La voix de Reid Maxwell résonnait encore dans son esprit, involontaire et indésirable. « Tu es prévisible », avait-il déclaré, son ton à la fois tranchant et sarcastique. Puis, d'une voix plus douce, presque comme un défi : « L'audace ne t’emmènera pas bien loin. »

Prévisible. Le mot avait touché une corde sensible, déclenchant quelque chose de brut sous la surface. Elle accéléra le pas, comme si marcher plus vite pouvait lui permettre d'échapper à ce souvenir.

Lorsqu'elle atteignit enfin sa chambre, une fatigue familière s'était ancrée dans ses os. Elle franchit les grandes portes en chêne, accueillie par l'odeur subtile de cologne coûteuse et de cuir, une senteur qui lui semblait désormais aussi familière qu'une vieille habitude. L'espace était impeccable, chaque détail minutieusement choisi pour refléter son statut : la literie luxueuse, les meubles ornés, les portraits encadrés de ses ancêtres la scrutant d’un regard glacial, chargé de jugement. Pourtant, sur sa table de nuit, reposait une petite boîte à musique ébréchée, un vestige incongru de son enfance. Ses bords usés tranchaient avec la perfection environnante.

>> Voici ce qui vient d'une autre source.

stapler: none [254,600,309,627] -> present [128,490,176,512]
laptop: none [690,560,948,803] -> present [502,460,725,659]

Lianna traversa la pièce jusqu'à sa coiffeuse, son reflet la fixant depuis le miroir doré. Elle examina son visage un instant : son maquillage impeccable, sa coiffure parfaitement réalisée, et le masque de confiance qu'elle portait si habilement. Mais sous la surface, des fissures invisibles commençaient à se former.

Ses doigts se levèrent pour effleurer une fois de plus le pendentif en or qu’elle portait. Elle le retourna dans sa main, suivant du bout des doigts les mots gravés avec une touche délicate. *La fortune sourit aux audacieux.*

Mais que signifiait véritablement l'audace maintenant ? S'agissait-il de maintenir un contrôle absolu ? De dissimuler ses faiblesses à tout prix ? Ou bien était-ce quelque chose de plus profond, de plus dangereux ?

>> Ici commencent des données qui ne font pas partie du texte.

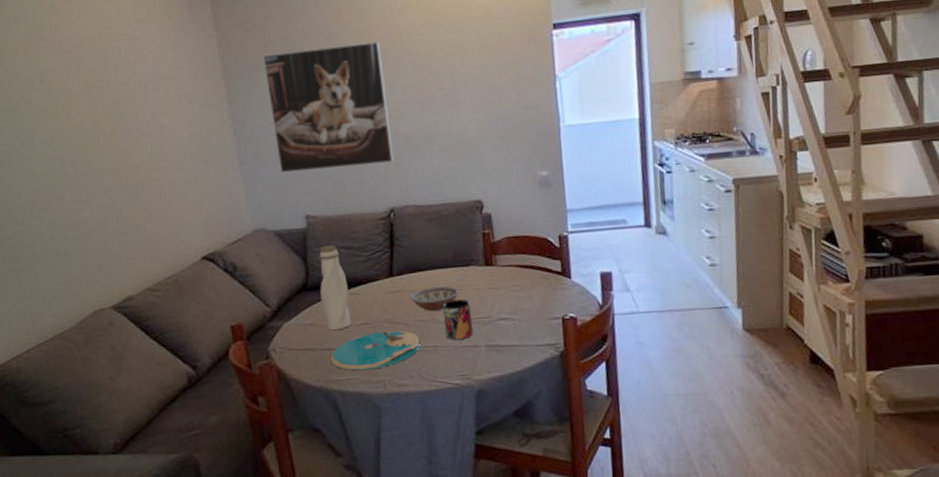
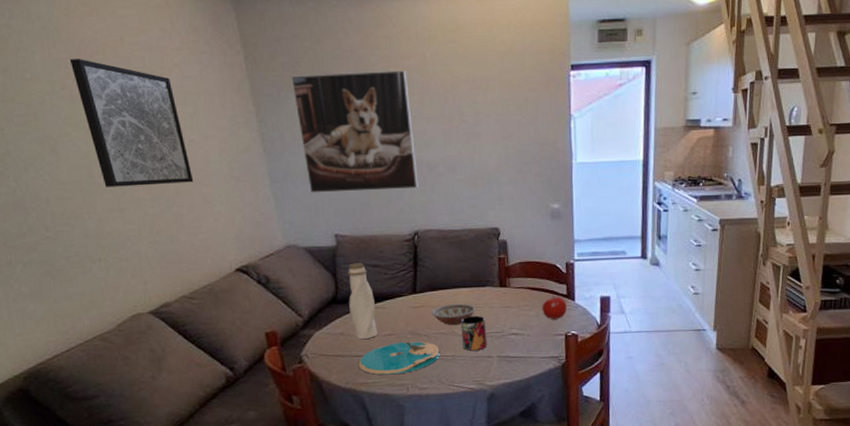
wall art: none [50,53,163,178] -> present [69,59,194,187]
fruit: none [534,272,563,301] -> present [542,295,567,320]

Ses pensées dérivèrent à nouveau, malgré elle, vers des yeux verts et une veste en cuir. Vers la manière dont Reid Maxwell semblait contredire tout ce que cet endroit symbolisait, brisant le vernis de son contrôle avec une honnêteté crue. C’était exaspérant. Fascinant. Et totalement hors de propos.

Lianna se redressa, enterrant l’éclat de doute sous le poids de la discipline. Elle avait un rôle à jouer, une prestation à assurer. Tout le reste devrait attendre.

Le poids de la couronne était peut-être écrasant, mais elle n'était pas encore prête à la poser. Pas encore.